Photosynthesis Lab

Photosynthesis Lab

Purpose

As photosynthesizers, the chloroplasts in plant cells need a consistent input of light in order to fully function. In this experiment, we examine the effects on several samples of chloroplasts’ rates of photosynthesis as certain factors are manipulated. The chloroplasts’ light exposure and functionality are altered to experimentally display the most favorable conditions for the productivity of chloroplasts. The productivity level is measured using a colorimeter and the chemical 2,6-dichlorophenol-indophenol, or DPIP, which acts as a replacement for the electron acceptor NADP+. As DPIP is reduced (in place of the reduction of NADP+ to NADPH), it turns from dark blue to colorless; thus, as the light reactions in the chloroplasts progress, the mixture in the cuvette will become clearer, and the transmittance values measured with the colorimeter will increase.

Introduction

In a greater perspective, the chloroplasts, the plant-specific organelles which contain the prior mentioned pigments, use light energy in the process of photosynthesis. The pigment chlorophyll is found embedded in the membranes of the thylakoids. Chloroplasts are extremely sensitive to the presence of light because sunlight is so necessary to the production of sugar, the stored source of energy for these organisms. Live chloroplasts are able to use light energy to offset this process, while chloroplasts that have been damaged may be able to transmit light to some degree, but certainly not as effectively. The longer chloroplasts are exposed to light energy, the more the photosynthetic processes are able to produce.

  

Methods

To better understand the concept of photosynthesis, we test the hypothesis; for light reactions to occur light and chloroplasts need to be present. In order to test this hypothesis we use a dye-reduction technique. To set up the lab a flood light is placed, and turned on, directly in front of the heat sink. The heat sink is a large beaker filled with water in order to minimize the heat capacity that the cuvettes would take on. On the other side of the heat sink is where the cuvettes stood through the time intervals of 5, 10, 15, and we also measured 20 minutes.

Our colorimeter was set up too close to the flood light, creating a skew in our data. (Further explained in the conclusion)

Each cuvette contained a specified mixture of phosphate buffer, water, DPIP, and boiled or unboiled chloroplast. The liquids were put into test tubes with droppers, estimating every ten drops to equal one milliliter. The chloroplasts were put in last because the amounts of each kind had to be exact.

Above: Before the chloroplasts were added.

Above: After the chloroplasts were added.

At each timed interval the cuvettes were taken away from the light individually and places into the colorimeter to measure the percent transmittance of each solution and then placed back into the light.
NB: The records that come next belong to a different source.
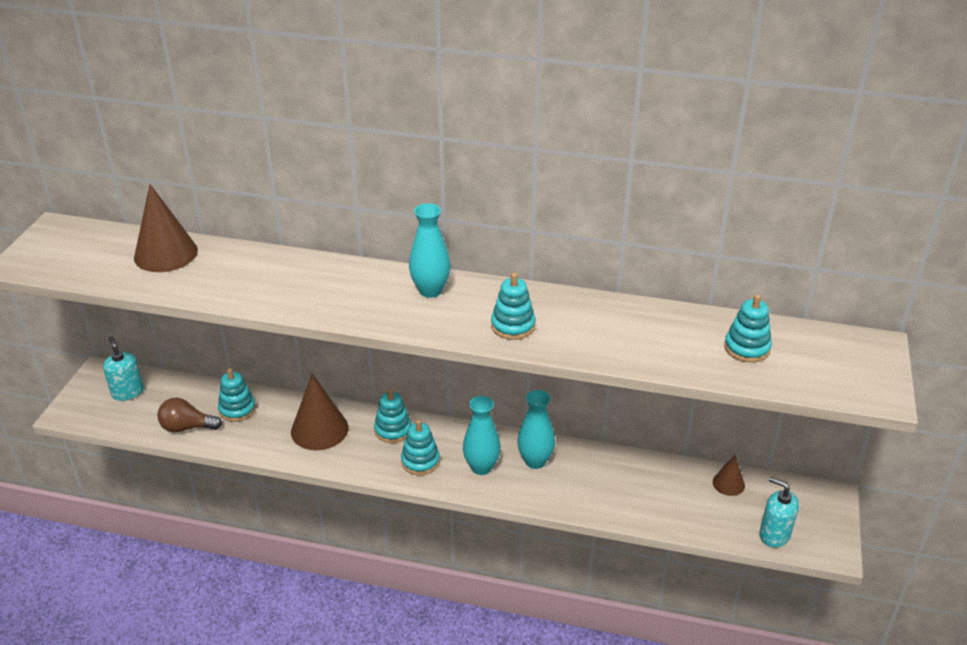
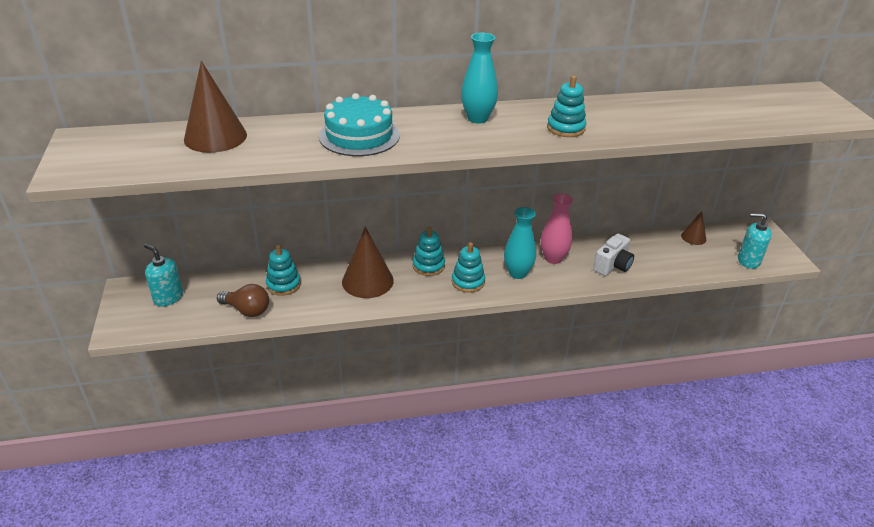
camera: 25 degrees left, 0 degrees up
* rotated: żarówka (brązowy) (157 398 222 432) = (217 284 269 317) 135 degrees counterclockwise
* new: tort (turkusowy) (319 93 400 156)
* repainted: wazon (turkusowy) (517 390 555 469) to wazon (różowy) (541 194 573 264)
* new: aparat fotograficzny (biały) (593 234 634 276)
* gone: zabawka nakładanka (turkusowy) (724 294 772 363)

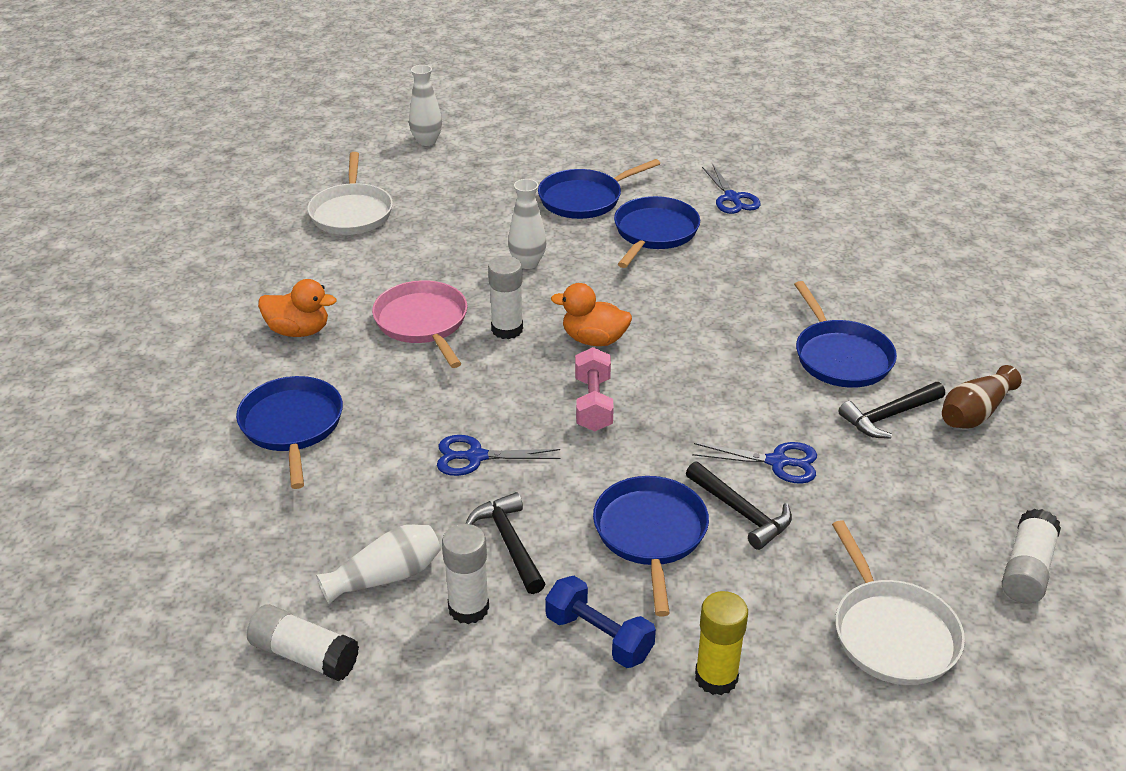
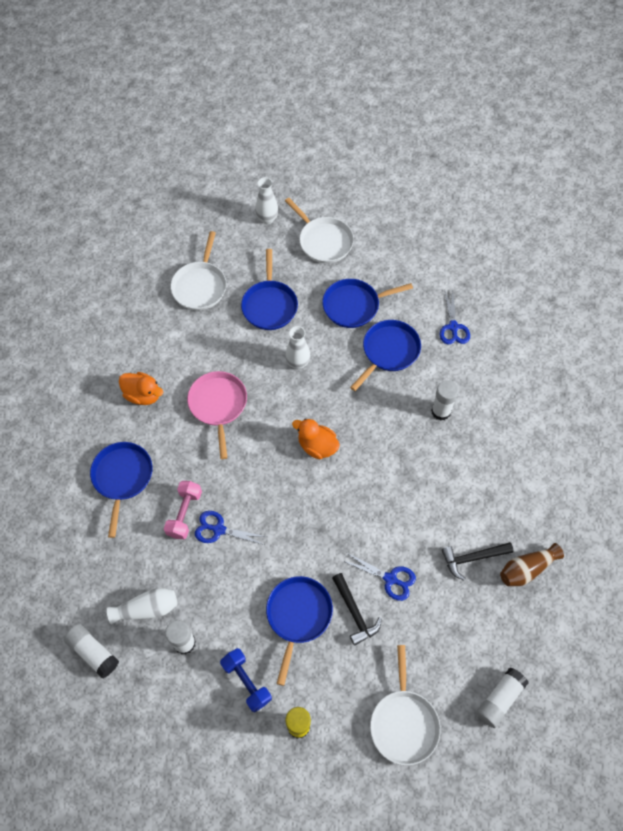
camera: 15 degrees right, 25 degrees up
* shifted: hantel (różowy) (575 347 614 431) to (164 481 202 539)
* shifted: patelnia (niebieski) (794 281 897 388) to (241 249 298 330)
* new: patelnia (biały) (285 198 354 263)
* shifted: klej w sztyfcie (biały) (488 256 523 339) to (431 380 459 421)
* gone: młotek (czarny) (466 492 545 594)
Above: At the five minute interval

Data

Graphs & Charts

Discussion

The distinct differences between the cuvettes were the presence of chloroplasts, the use of boiled or unboiled chloroplasts, and the exposure to light. The first cuvette was the phosphate buffer that was used to set transmittance in the colorimeter to zero. The second cuvette contained live, or unboiled, chloroplasts and it was covered in foil to keep its insides from being exposed to light. The third cuvette contained live chloroplasts and it was not wrapped in foil. The fourth cuvette contained dead, or boiled, chloroplasts which were exposed to light, and the last one contained a solution with no chloroplasts that was exposed to light.

The heat sink of the flask in front of the heat lamp was used to decrease the intensity of the lamp’s heat reaching the chloroplasts. This was necessary so the chloroplasts wouldn’t be harmed by the heat. Water has a high specific heat, so the light passing through it did not pass as great an amount of heat to the chloroplasts.

In all four sets of data, the transmittance generally increased. Whether the chloroplasts in the cuvette were boiled or unboiled, present or not, the transmittance detected by the colorimeter increased over time. However, this is a visible disparity between the transmittance percentages of the unboiled chloroplasts kept in the dark. This shows the importance of having at least live chloroplasts or the presence of light in a plant organism.  

Conclusion

Our experiment proved that the presence of light and favorable conditions for chloroplasts’ survival (e.g. they shouldn’t be boiled) are imperative for the proper functioning of chloroplasts. Unfortunately, our second cuvette was exposed to light too frequently due to insufficient coverage with aluminum foil in the first attempt and exposure to light during the colorimetry process (our colorimeter was set up near the lamp and the door on the machine needed to remain open for it to work properly, so the cuvette was exposed to light as we ran the tests), so our data for cuvette #2 is inaccurate. However, the transmittance values for cuvette #2 were still lower than #3's, which means that the chloroplasts were still at a lower level of productivity with the limited light, and the results still support our hypothesis to a degree. Additionally, cuvettes #4 and #5 should realistically have little to no increase in transmittance, as #4 has boiled (dead) chloroplasts that should not be functioning very much, if at all, and #5 has no chloroplasts to change the blue DPIP to its colorless, reduced form.

References

• The procedures, graphs, and charts used here were taken from "Lab Four: Plant Pigments and Photosynthesis" by CollegeBoard.